Essential up-skilling

11 December 2018

With the engineer recruitment crisis continuing seemingly unabated and, in all probability, Brexit exacerbating the situation, the need to encourage more young people to study STEM subjects and subsequently pursue a corresponding career has been widely acknowledged. Whether or not such efforts ultimately prove a success remains to be seen, but in the meantime employers in the industrial sector could do much worse than to look at their existing workforces and make sure that they are achieving to

According to new research by EEF, the manufacturers’ organisation, UK manufacturers will have to raise their game to use their shrinking workforce better and smarter to cope in an ever-changing world of automated technologies. Business leaders will have to be more innovative in their use of the existing employees by implementing retraining schemes in key development areas such as AI and digital innovation. This must be done at speed to combat the shrinking talent pool.

Initiating a proper workforce plan - which analyses employees’ skills and where they can be used to best effect – ensures the best use of available human capital. This will become ever more important in the face of increased restrictions on EU workers post-Brexit, according to EEF’s report Reinventing the Manufacturing Workforce. A properly thought out workforce plan also helps identify those employees which will benefit most from the opportunity to retrain and up-skill in the latest digital technologies.

However only 32% of manufacturers surveyed had a workforce plan (a plan with measurable actions that align the changing needs of the business with their people strategy) in place, while almost two-thirds (64%) did not.

The report reveals that 69% of those surveyed said that the adoption of new technologies and techniques is driving the priorities of their workforce plan, while nearly half (44%) said that the introduction of new products is the main driver for change in workforce practices.

To prepare to secure the skills they need for the future a heartening 72% of businesses revealed that they are introducing or continuing to run formal apprenticeships, while half (48%) are revising their recruitment strategy to recruit workers from other industries and sectors with transferable skills.
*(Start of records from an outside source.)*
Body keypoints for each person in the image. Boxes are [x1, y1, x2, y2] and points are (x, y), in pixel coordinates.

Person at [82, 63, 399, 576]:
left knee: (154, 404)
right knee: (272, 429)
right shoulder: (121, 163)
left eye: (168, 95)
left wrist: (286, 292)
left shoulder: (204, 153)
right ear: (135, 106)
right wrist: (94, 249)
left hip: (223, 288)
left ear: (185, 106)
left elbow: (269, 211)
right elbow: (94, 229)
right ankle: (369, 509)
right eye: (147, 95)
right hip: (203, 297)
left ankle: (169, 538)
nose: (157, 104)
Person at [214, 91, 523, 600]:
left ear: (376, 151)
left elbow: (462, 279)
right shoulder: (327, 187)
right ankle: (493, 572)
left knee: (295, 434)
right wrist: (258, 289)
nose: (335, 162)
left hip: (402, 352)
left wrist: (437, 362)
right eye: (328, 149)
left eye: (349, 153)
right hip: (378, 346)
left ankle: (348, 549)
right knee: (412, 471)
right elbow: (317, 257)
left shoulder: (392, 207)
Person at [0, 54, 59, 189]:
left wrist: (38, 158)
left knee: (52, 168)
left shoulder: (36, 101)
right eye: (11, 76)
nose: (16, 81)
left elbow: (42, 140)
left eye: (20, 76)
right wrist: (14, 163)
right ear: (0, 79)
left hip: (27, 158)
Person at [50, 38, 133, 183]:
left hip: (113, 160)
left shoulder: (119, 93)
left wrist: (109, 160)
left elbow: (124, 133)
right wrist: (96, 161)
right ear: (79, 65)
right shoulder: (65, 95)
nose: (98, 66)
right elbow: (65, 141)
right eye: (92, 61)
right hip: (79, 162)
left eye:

Others are introducing or continuing with popular graduate programmes to grab the best potential talent while just over a quarter (26%) are revising their workforce plan.

Flexible ways of working have already been adopted by all but 15% of manufacturers to non-production employees and 7% to their production employees, which has helped to retain existing employees (74%) and also attract prospective employees (56%).

So, while the news isn't all bad, there is still significant room for improvement, which should not be ignored in these turbulent times.